SOURCE PASSAGE: Begin

The People’s Climate March, whose organizers unfortunately eschewed the process of struggling over demands in deference to pro-Democratic Party institutional sponsors, is rightly but one-sidedly remembered as lacking in political teeth. Instead of thinking about alternative ways to organize mass demonstrations that can continue the process of broadening the movement while at the same time insisting on its independence from the Democratic Party and on a democratic process that guarantees the selection of appropriate demands, many organizations are turning back to NVDA alone for the coming period.
A united-front mass action around clear and principled demands regarding fossil fuels and renewable energy does not have to devolve into a “big tent” absent real politics. On the contrary, the U.S. antiwar movement of the Vietnam and Iraq eras, the women’s liberation movement of the 1970s, and many other broad historic movements for social change demonstrate the viability of this strategy.
Yet, 350, for example, has set it sights on mobilizing not the million or more that one might expect after the experience of the People’s Climate March, but only “tens of thousands of people around the world” in actions that “disrupt” the fossil fuel industry’s power (see BreakFree2016.org). Organizers are focusing all of their resources and energy on direct actions in which a relatively small number of activists would participate—several thousand each at about ten major global sites of extraction, including several in the United States. One of the models for the Break Free of Fossil Fuels effort is the August 2015 “occupation” of an RWE lignite coal mine in western Germany by 1500 protesters.
The strength of these actions, projected for the week of May 7-15, is that there will be concerted, press-worthy spectacles, coordinated internationally, that highlight some of the most important greenhouse-gas-producing industrial sites in the world and their impact, especially on the peoples of the global South. Organizers argue that the civil disobedience will “reflect the scale and urgency of this crisis in a way that governments can no longer ignore.”
Activists advocating this singular focus for the spring also are convinced that the sight of 10,000 individuals willingly engaging in action that makes them subject to arrest will inspire greater engagement in the climate movement.
While it may be true that these theatrical and compelling direct actions will create some new activism in the United States, it is not true that witnessing the arrests of “good people” will naturally lead to growing and broadening the movement in the places where social power is the greatest. Neither is it necessarily seen as more threatening—and more likely to produce concessions—by the powers that be. Why is this so?
Movements force concessions from governments when they are perceived by the elites as potentially threatening to the stability of the social order. The definition of social order in capitalist society is the ability to make profits over the long term and to maintain a monopoly on political power via mainstream political parties controlled by big business. “Direct action” protests, in contrast, are generally aimed at changing the minds or policies of legislators, and the capitalist parties they serve, via displays of personal individual sacrifice, including spending a few days in jail or paying a fine.
The very logic of appealing to legislators, rather than threatening them with signs of a growing and mass rejection of their authority on energy matters, is flawed. Neither do activist arrests necessarily inspire others to get more active and committed. The manner in which the spectacle of civil disobedience affects potential activists is very much shaped by class and race and very specific historic experience.
Working-class struggle in history
 Looking at history, civil disobedience actions have been singularly ineffectual in mobilizing large numbers of working people, including the ranks of organized labor, to engage in political protest. For many rank-and-file workers, civil disobedience is associated with their union mis-leaderships’ failure to organize genuine fightbacks against the bosses and austerity measures. It has become commonplace for AFL-CIO officials, who have repeatedly refused to try to mobilize labor’s collective power against companies demanding concessions or state governments gutting collective bargaining, to take the staff out for civil-disobedience actions and arrest as a photo opportunity.

SOURCE PASSAGE: End
STUDY MATERIAL: Begin

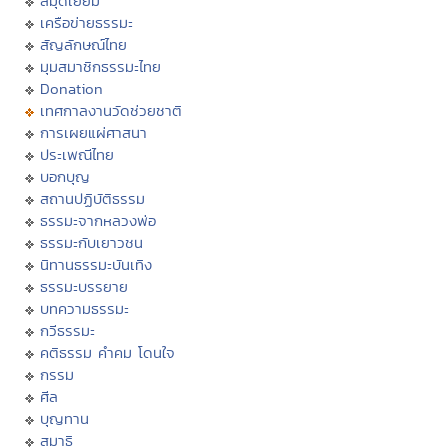
สมุดเยี่ยม
เครือข่ายธรรมะ
สัญลักษณ์ไทย
มุมสมาชิกธรรมะไทย
Donation
เทศกาลงานวัดช่วยชาติ
การเผยแผ่ศาสนา
ประเพณีไทย
บอกบุญ
สถานปฏิบัติธรรม
ธรรมะจากหลวงพ่อ
ธรรมะกับเยาวชน
นิทานธรรมะบันเทิง
ธรรมะบรรยาย
บทความธรรมะ
กวีธรรมะ
คติธรรม คำคม โดนใจ
กรรม
ศีล
บุญทาน
สมาธิ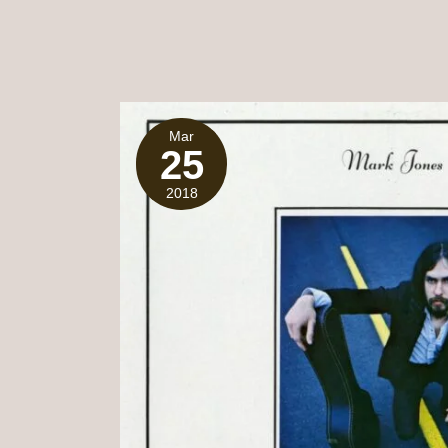
Mar
25
2018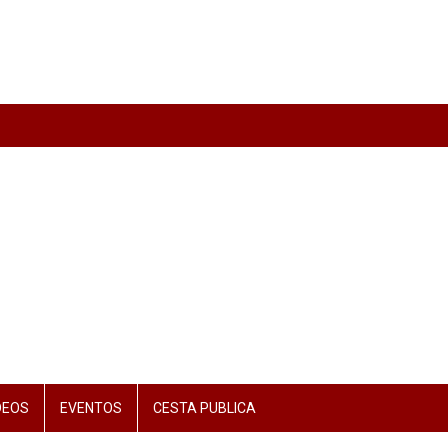
DEOS
EVENTOS
CESTA PUBLICA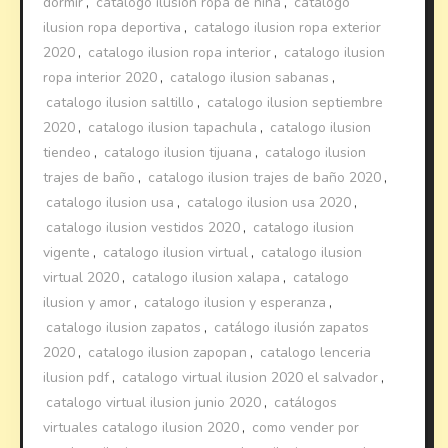
dormir
,
catalogo ilusion ropa de niña
,
catalogo
ilusion ropa deportiva
,
catalogo ilusion ropa exterior
2020
,
catalogo ilusion ropa interior
,
catalogo ilusion
ropa interior 2020
,
catalogo ilusion sabanas
,
catalogo ilusion saltillo
,
catalogo ilusion septiembre
2020
,
catalogo ilusion tapachula
,
catalogo ilusion
tiendeo
,
catalogo ilusion tijuana
,
catalogo ilusion
trajes de baño
,
catalogo ilusion trajes de baño 2020
,
catalogo ilusion usa
,
catalogo ilusion usa 2020
,
catalogo ilusion vestidos 2020
,
catalogo ilusion
vigente
,
catalogo ilusion virtual
,
catalogo ilusion
virtual 2020
,
catalogo ilusion xalapa
,
catalogo
ilusion y amor
,
catalogo ilusion y esperanza
,
catalogo ilusion zapatos
,
catálogo ilusión zapatos
2020
,
catalogo ilusion zapopan
,
catalogo lenceria
ilusion pdf
,
catalogo virtual ilusion 2020 el salvador
,
catalogo virtual ilusion junio 2020
,
catálogos
virtuales catalogo ilusion 2020
,
como vender por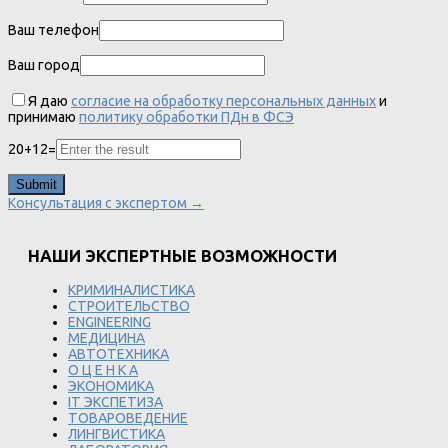
Ваш телефон
Ваш город
Я даю
согласие на обработку персональных данных
и
принимаю
политику обработки ПДн в ФСЭ
20
+
12
=
Консультация с экспертом →
НАШИ ЭКСПЕРТНЫЕ ВОЗМОЖНОСТИ
КРИМИНАЛИСТИКА
СТРОИТЕЛЬСТВО
ENGINEERING
МЕДИЦИНА
АВТОТЕХНИКА
О Ц Е Н К А
ЭКОНОМИКА
IT ЭКСПЕТИЗА
ТОВАРОВЕДЕНИЕ
ЛИНГВИСТИКА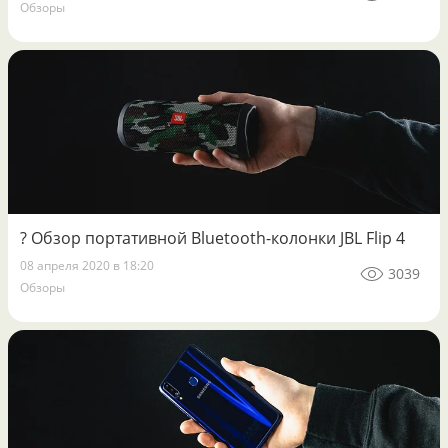
Обзоры
? Обзор портативной Bluetooth-колонки JBL Flip 4
08 апреля 2020 в 18:20
3039
Обзоры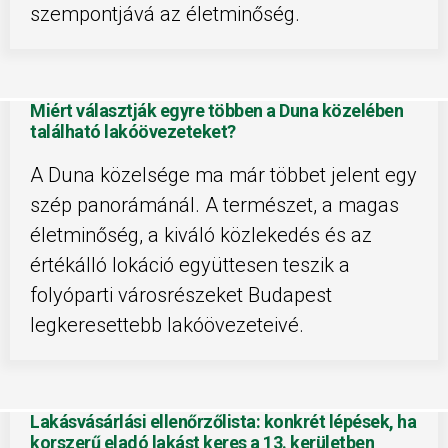
szempontjává az életminőség.
Miért választják egyre többen a Duna közelében
található lakóövezeteket?
A Duna közelsége ma már többet jelent egy
szép panorámánál. A természet, a magas
életminőség, a kiváló közlekedés és az
értékálló lokáció együttesen teszik a
folyóparti városrészeket Budapest
legkeresettebb lakóövezeteivé.
Lakásvásárlási ellenőrzőlista: konkrét lépések, ha
korszerű eladó lakást keres a 13. kerületben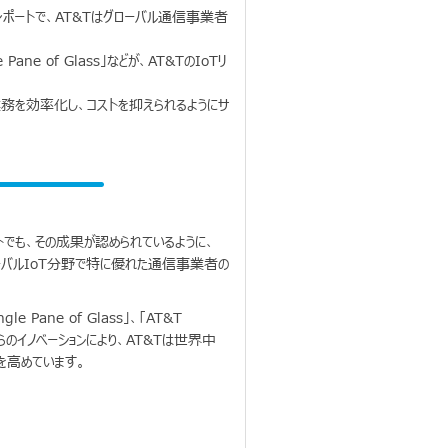
king」レポートで、AT&Tはグローバル通信事業者
 Pane of Glass」などが、AT&TのIoTリ
業務を効率化し、コストを抑えられるようにサ
g」レポートでも、その成果が認められているように、
ローバルIoT分野で特に優れた通信事業者の
le Pane of Glass」、「AT&T
れらのイノベーションにより、AT&Tは世界中
を高めています。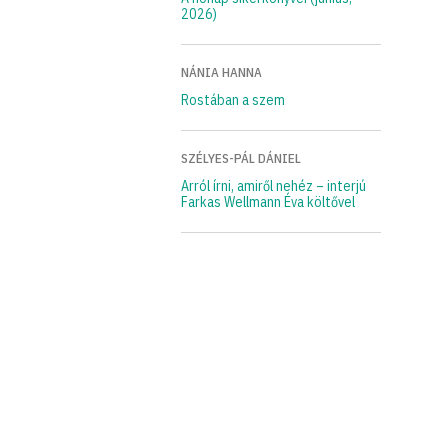
2026)
NÁNIA HANNA
Rostában a szem
SZÉLYES-PÁL DÁNIEL
Arról írni, amiről nehéz – interjú
Farkas Wellmann Éva költővel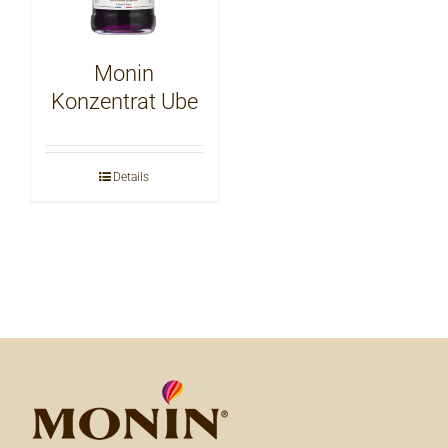
Monin
Konzentrat Ube
Details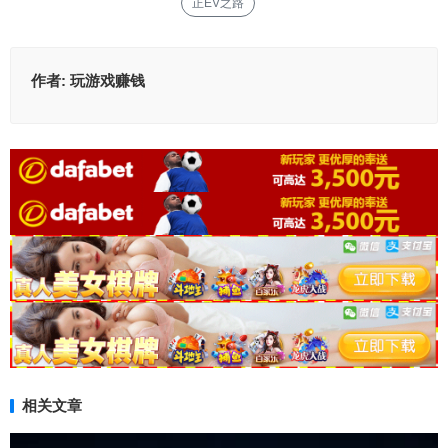
正EV之路
作者:
玩游戏赚钱
相关文章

STUDY MATERIAL: End

__WHAT YOU WILL DO__:
- A) From the climate strategy passage, extract the text starting with "Movements force concessions" and going on through "paying a fine.".
- B) In one to three sentences, explain why the climate strategy passage says civil disobedience has failed to mobilize large numbers of working people.
The entries come from a separate source.

__SOLUTIONS FOR EACH TASK__:
- A)
Movements force concessions from governments when they are perceived by the elites as potentially threatening to the stability of the social order. The definition of social order in capitalist society is the ability to make profits over the long term and to maintain a monopoly on political power via mainstream political parties controlled by big business. “Direct action” protests, in contrast, are generally aimed at changing the minds or policies of legislators, and the capitalist parties they serve, via displays of personal individual sacrifice, including spending a few days in jail or paying a fine.

- B) Many rank-and-file workers associate civil disobedience with their union mis-leaderships' failure to organize genuine fightbacks against the bosses and austerity measures. AFL-CIO officials have repeatedly refused to mobilize labor's collective power, yet they commonly take the staff out for civil-disobedience actions and arrest as a photo opportunity.